**Exercise instructions:**
Give back only one number: how many lines in the data below contain the word "SQUARE".

**Supplied information:**
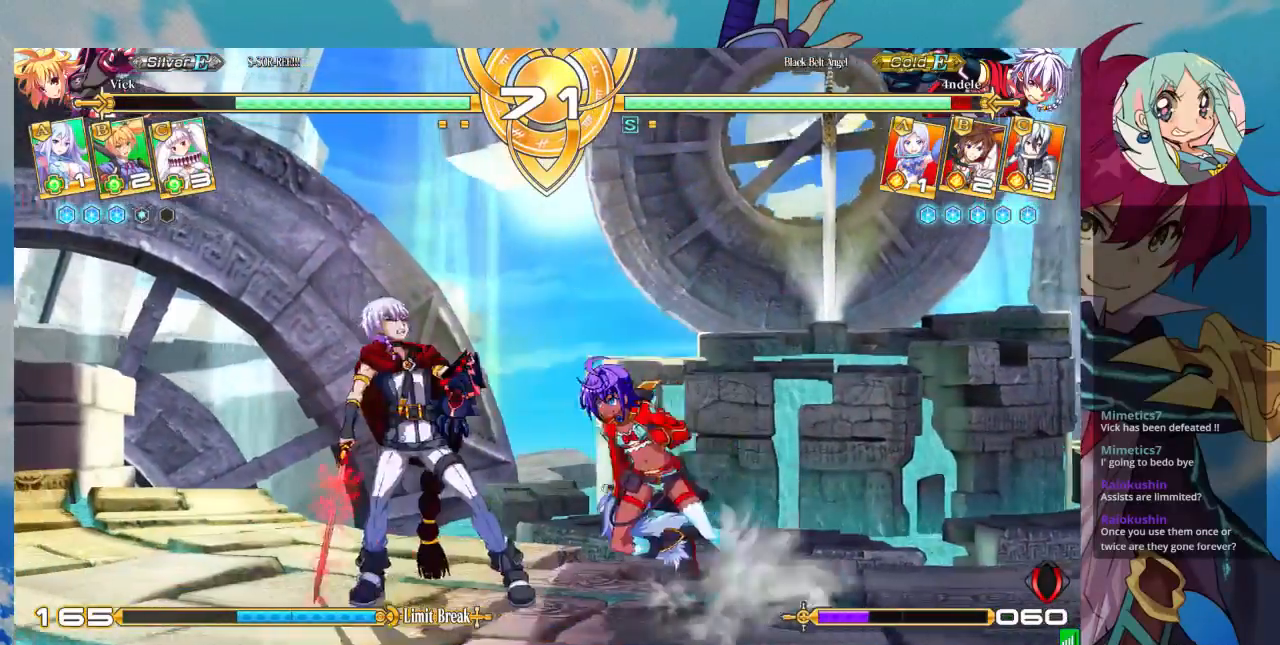
{"dt_ms": 500, "buttons": [], "left_stick": "center", "events": [[67, "SQUARE", "down"], [100, "left_stick", "down-right"], [200, "SQUARE", "up"], [200, "TRIANGLE", "down"], [333, "TRIANGLE", "up"], [400, "left_stick", "center"]]}
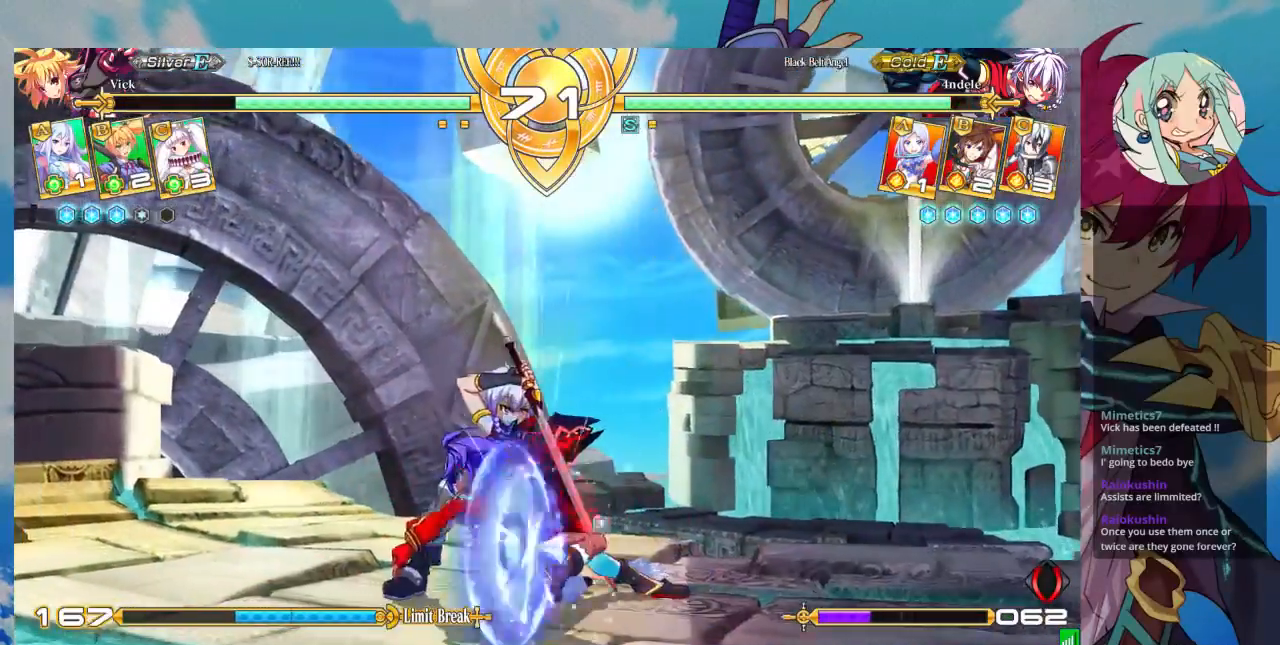
{"dt_ms": 500, "buttons": ["SQUARE"], "left_stick": "right", "events": [[100, "R1", "down"], [200, "R1", "up"], [333, "left_stick", "left"], [400, "left_stick", "down"], [467, "left_stick", "right"], [500, "SQUARE", "down"]]}
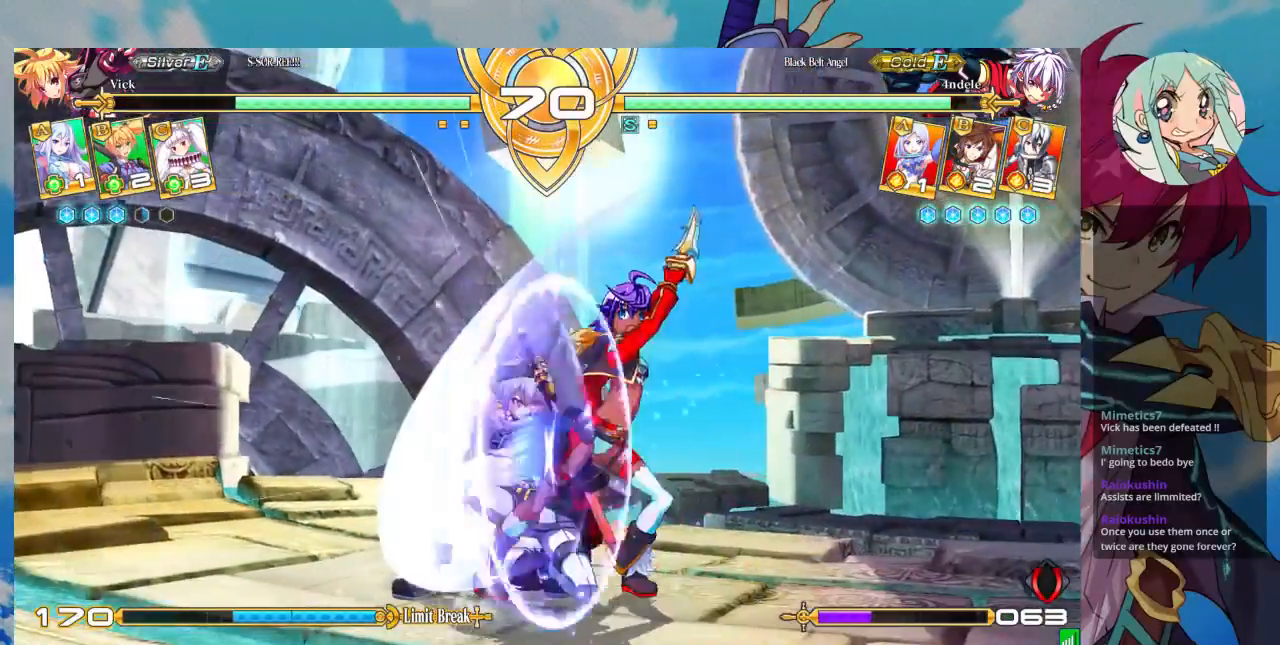
{"dt_ms": 500, "buttons": [], "left_stick": "center", "events": [[67, "SQUARE", "up"], [67, "left_stick", "center"]]}
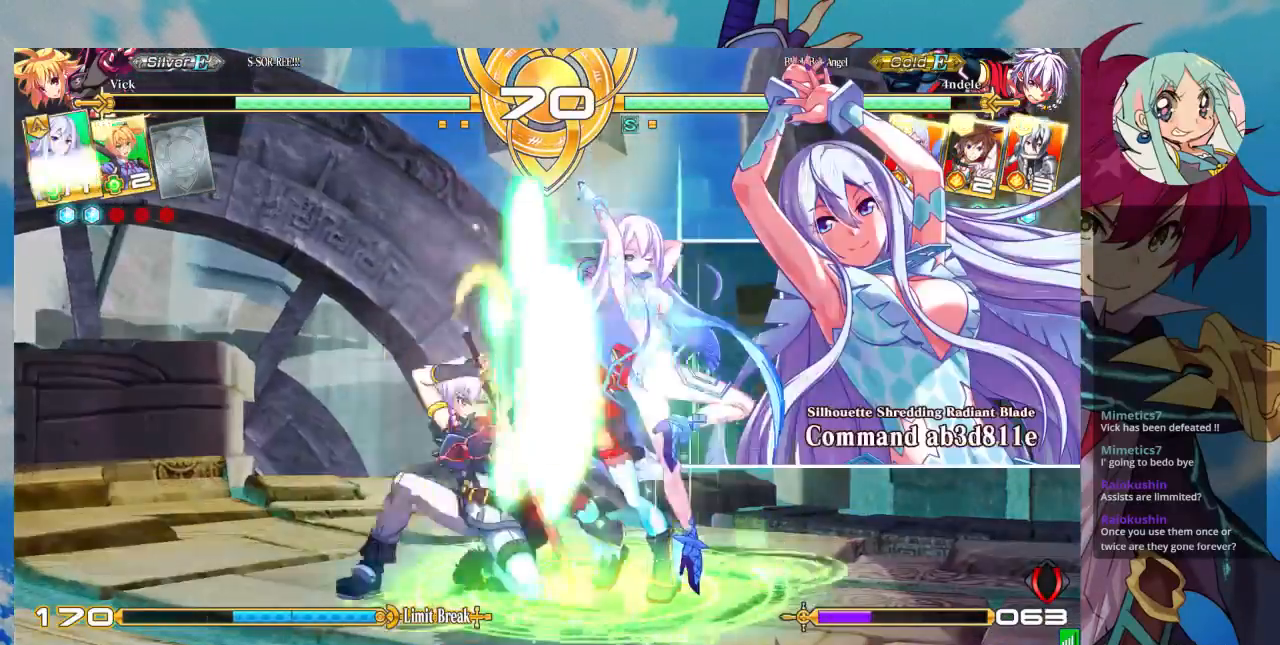
{"dt_ms": 500, "buttons": [], "left_stick": "left"}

**Response:**
3